"""

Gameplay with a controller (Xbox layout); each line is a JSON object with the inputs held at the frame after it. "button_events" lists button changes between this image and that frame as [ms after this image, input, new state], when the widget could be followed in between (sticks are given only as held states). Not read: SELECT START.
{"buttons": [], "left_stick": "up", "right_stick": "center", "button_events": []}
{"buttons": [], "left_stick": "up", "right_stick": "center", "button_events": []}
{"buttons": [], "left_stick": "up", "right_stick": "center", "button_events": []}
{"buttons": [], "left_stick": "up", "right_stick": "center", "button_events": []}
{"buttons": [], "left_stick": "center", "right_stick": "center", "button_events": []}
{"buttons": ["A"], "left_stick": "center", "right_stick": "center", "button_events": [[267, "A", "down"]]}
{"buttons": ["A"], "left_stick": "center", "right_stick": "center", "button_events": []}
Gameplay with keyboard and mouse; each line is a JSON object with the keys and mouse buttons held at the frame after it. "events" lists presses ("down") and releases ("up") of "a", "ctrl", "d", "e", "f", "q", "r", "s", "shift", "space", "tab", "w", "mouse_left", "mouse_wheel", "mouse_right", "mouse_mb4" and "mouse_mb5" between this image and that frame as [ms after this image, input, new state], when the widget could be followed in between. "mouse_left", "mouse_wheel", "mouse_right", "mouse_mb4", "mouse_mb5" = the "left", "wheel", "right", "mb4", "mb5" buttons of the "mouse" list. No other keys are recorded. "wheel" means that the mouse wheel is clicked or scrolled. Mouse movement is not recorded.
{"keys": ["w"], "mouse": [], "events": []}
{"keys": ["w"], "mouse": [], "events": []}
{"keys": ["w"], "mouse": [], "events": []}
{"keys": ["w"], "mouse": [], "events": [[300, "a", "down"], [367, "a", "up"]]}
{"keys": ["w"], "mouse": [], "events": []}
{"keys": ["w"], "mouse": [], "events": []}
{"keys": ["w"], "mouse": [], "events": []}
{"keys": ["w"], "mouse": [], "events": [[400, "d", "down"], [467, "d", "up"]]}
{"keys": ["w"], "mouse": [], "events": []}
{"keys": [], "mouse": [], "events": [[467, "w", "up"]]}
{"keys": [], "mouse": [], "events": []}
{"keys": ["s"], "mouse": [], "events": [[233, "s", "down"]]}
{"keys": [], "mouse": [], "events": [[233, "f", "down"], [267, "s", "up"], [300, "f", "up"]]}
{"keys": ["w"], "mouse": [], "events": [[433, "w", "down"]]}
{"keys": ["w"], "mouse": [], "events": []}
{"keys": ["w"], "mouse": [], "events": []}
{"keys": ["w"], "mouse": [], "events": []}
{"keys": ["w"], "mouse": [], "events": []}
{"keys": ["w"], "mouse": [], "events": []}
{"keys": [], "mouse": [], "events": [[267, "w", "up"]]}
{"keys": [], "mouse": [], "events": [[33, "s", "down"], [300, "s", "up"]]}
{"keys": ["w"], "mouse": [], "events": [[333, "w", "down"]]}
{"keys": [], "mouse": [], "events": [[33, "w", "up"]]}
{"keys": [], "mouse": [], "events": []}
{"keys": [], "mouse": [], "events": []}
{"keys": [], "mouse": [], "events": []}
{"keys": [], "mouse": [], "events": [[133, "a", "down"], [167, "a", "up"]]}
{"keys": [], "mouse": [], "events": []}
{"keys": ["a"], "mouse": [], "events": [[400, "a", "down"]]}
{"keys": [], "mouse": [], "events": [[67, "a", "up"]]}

"""

Whatever is in the entries above, write it out exactly.

Gameplay with a controller (Xbox layout); each line is a JSON object with the inputs held at the frame after it. "button_events" lists button changes between this image and that frame as [ms after this image, input, new state], when the widget could be followed in between (sticks are given only as held states). Not read: SELECT START.
{"buttons": [], "left_stick": "up", "right_stick": "center", "button_events": []}
{"buttons": [], "left_stick": "up", "right_stick": "center", "button_events": []}
{"buttons": [], "left_stick": "up", "right_stick": "center", "button_events": []}
{"buttons": [], "left_stick": "up", "right_stick": "center", "button_events": []}
{"buttons": [], "left_stick": "center", "right_stick": "center", "button_events": []}
{"buttons": ["A"], "left_stick": "center", "right_stick": "center", "button_events": [[267, "A", "down"]]}
{"buttons": ["A"], "left_stick": "center", "right_stick": "center", "button_events": []}
Gameplay with keyboard and mouse; each line is a JSON object with the keys and mouse buttons held at the frame after it. "events" lists presses ("down") and releases ("up") of "a", "ctrl", "d", "e", "f", "q", "r", "s", "shift", "space", "tab", "w", "mouse_left", "mouse_wheel", "mouse_right", "mouse_mb4" and "mouse_mb5" between this image and that frame as [ms after this image, input, new state], when the widget could be followed in between. "mouse_left", "mouse_wheel", "mouse_right", "mouse_mb4", "mouse_mb5" = the "left", "wheel", "right", "mb4", "mb5" buttons of the "mouse" list. No other keys are recorded. "wheel" means that the mouse wheel is clicked or scrolled. Mouse movement is not recorded.
{"keys": ["w"], "mouse": [], "events": []}
{"keys": ["w"], "mouse": [], "events": []}
{"keys": ["w"], "mouse": [], "events": []}
{"keys": ["w"], "mouse": [], "events": [[300, "a", "down"], [367, "a", "up"]]}
{"keys": ["w"], "mouse": [], "events": []}
{"keys": ["w"], "mouse": [], "events": []}
{"keys": ["w"], "mouse": [], "events": []}
{"keys": ["w"], "mouse": [], "events": [[400, "d", "down"], [467, "d", "up"]]}
{"keys": ["w"], "mouse": [], "events": []}
{"keys": [], "mouse": [], "events": [[467, "w", "up"]]}
{"keys": [], "mouse": [], "events": []}
{"keys": ["s"], "mouse": [], "events": [[233, "s", "down"]]}
{"keys": [], "mouse": [], "events": [[233, "f", "down"], [267, "s", "up"], [300, "f", "up"]]}
{"keys": ["w"], "mouse": [], "events": [[433, "w", "down"]]}
{"keys": ["w"], "mouse": [], "events": []}
{"keys": ["w"], "mouse": [], "events": []}
{"keys": ["w"], "mouse": [], "events": []}
{"keys": ["w"], "mouse": [], "events": []}
{"keys": ["w"], "mouse": [], "events": []}
{"keys": [], "mouse": [], "events": [[267, "w", "up"]]}
{"keys": [], "mouse": [], "events": [[33, "s", "down"], [300, "s", "up"]]}
{"keys": ["w"], "mouse": [], "events": [[333, "w", "down"]]}
{"keys": [], "mouse": [], "events": [[33, "w", "up"]]}
{"keys": [], "mouse": [], "events": []}
{"keys": [], "mouse": [], "events": []}
{"keys": [], "mouse": [], "events": []}
{"keys": [], "mouse": [], "events": [[133, "a", "down"], [167, "a", "up"]]}
{"keys": [], "mouse": [], "events": []}
{"keys": ["a"], "mouse": [], "events": [[400, "a", "down"]]}
{"keys": [], "mouse": [], "events": [[67, "a", "up"]]}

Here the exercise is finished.